Text for analysis ::

══════════════════════════════

On 6/23/2023 1:44 AM, Erez wrote:
> On Fri, 23 Jun 2023 at 09:07, Jacob Keller <jacob.e.kel...@intel.com> wrote:
> 
>> The phc library currently selects whether to use PTP_PIN_SETFUNC2 over
>> PTP_PIN_SETFUNC based on whether the kernel headers it is compiled against
>> have the PTP_PIN_SETFUNC2 defined.
>>
>> This means that the use of PTP_PIN_SETFUNC vs PTP_PIN_SETFUNC2 depends on
>> whether the headers we compiled against have the appropriate definition,
>> but not whether the running kernel supports the new ioctl.
>>
>> Fix this to use dynamic fallback. If PTP_PIN_SETFUNC2 returns -ENOTTY, then
>> try PTP_PIN_SETFUNC. This approach will work on a wider range of kernels
>> and doesn't need the headers to be up to date.
>>
> 
> 
> I look in the kernel
> https://elixir.bootlin.com/linux/v6.4-rc7/source/drivers/ptp/ptp_chardev.c#L399
> Using PTP_PIN_SETFUNC2 at the moment does not add anything.

══════════════════════════════

Pose landmark coordinates ::
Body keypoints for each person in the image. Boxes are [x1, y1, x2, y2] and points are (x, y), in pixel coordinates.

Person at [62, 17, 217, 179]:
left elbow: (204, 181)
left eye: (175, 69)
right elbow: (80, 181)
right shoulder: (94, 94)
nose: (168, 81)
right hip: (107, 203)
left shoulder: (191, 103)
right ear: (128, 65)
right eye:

══════════════════════════════

Exercise set ::
#1 Can you reproduce the passage of the mailing-list message about PTP_PIN_SETFUNC2, starting at the words "On 6/23/2023 1:44" and stopping after "up to date."?
#2 Could you carry on the mailing-list message about PTP_PIN_SETFUNC2 from the point where it stops?

Answers per task ::
#1
On 6/23/2023 1:44 AM, Erez wrote:
> On Fri, 23 Jun 2023 at 09:07, Jacob Keller <jacob.e.kel...@intel.com> wrote:
> 
>> The phc library currently selects whether to use PTP_PIN_SETFUNC2 over
>> PTP_PIN_SETFUNC based on whether the kernel headers it is compiled against
>> have the PTP_PIN_SETFUNC2 defined.
>>
>> This means that the use of PTP_PIN_SETFUNC vs PTP_PIN_SETFUNC2 depends on
>> whether the headers we compiled against have the appropriate definition,
>> but not whether the running kernel supports the new ioctl.
>>
>> Fix this to use dynamic fallback. If PTP_PIN_SETFUNC2 returns -ENOTTY, then
>> try PTP_PIN_SETFUNC. This approach will work on a wider range of kernels
>> and doesn't need the headers to be up to date.

#2
> 
> Perhaps in the future.
> It is better to checkthe ptp_pin_desc structure
> https://elixir.bootlin.com/linux/v6.4-rc7/source/include/uapi/linux/ptp_clock.h#L174
> Once we have new properties there.
> Then we can use PTP_PIN_SETFUNC2.
> 
> Erez
> 

The reason to use PTP_PIN_SETFUNC2 is that if it *does* exist we *know*
the kernel sanitized the data structures and returned zeros in the
reserved fields.

Obviously currently we aren't using any reserved fields so the behavior
should be identical.

If we use the old command the kernel sanitizes the reserved fields from
user space as zero and forwards that to the drivers:

See:

>               if ((pd.rsv[0] || pd.rsv[1] || pd.rsv[2]
>                               || pd.rsv[3] || pd.rsv[4])
>                       && cmd == PTP_PIN_SETFUNC2) {
>                       err = -EINVAL;
>                       break;
>               } else if (cmd == PTP_PIN_SETFUNC) {
>                       pd.rsv[0] = 0;
>                       pd.rsv[1] = 0;
>                       pd.rsv[2] = 0;
>                       pd.rsv[3] = 0;
>                       pd.rsv[4] = 0;
>               }

and note the checks for PTP_PIN_SETFUNC2 and PTP_PIN_SETFUNC.

This *is* a behavioral difference and I think we should prefer the
PTP_PIN_SETFUNC2 operation where its available.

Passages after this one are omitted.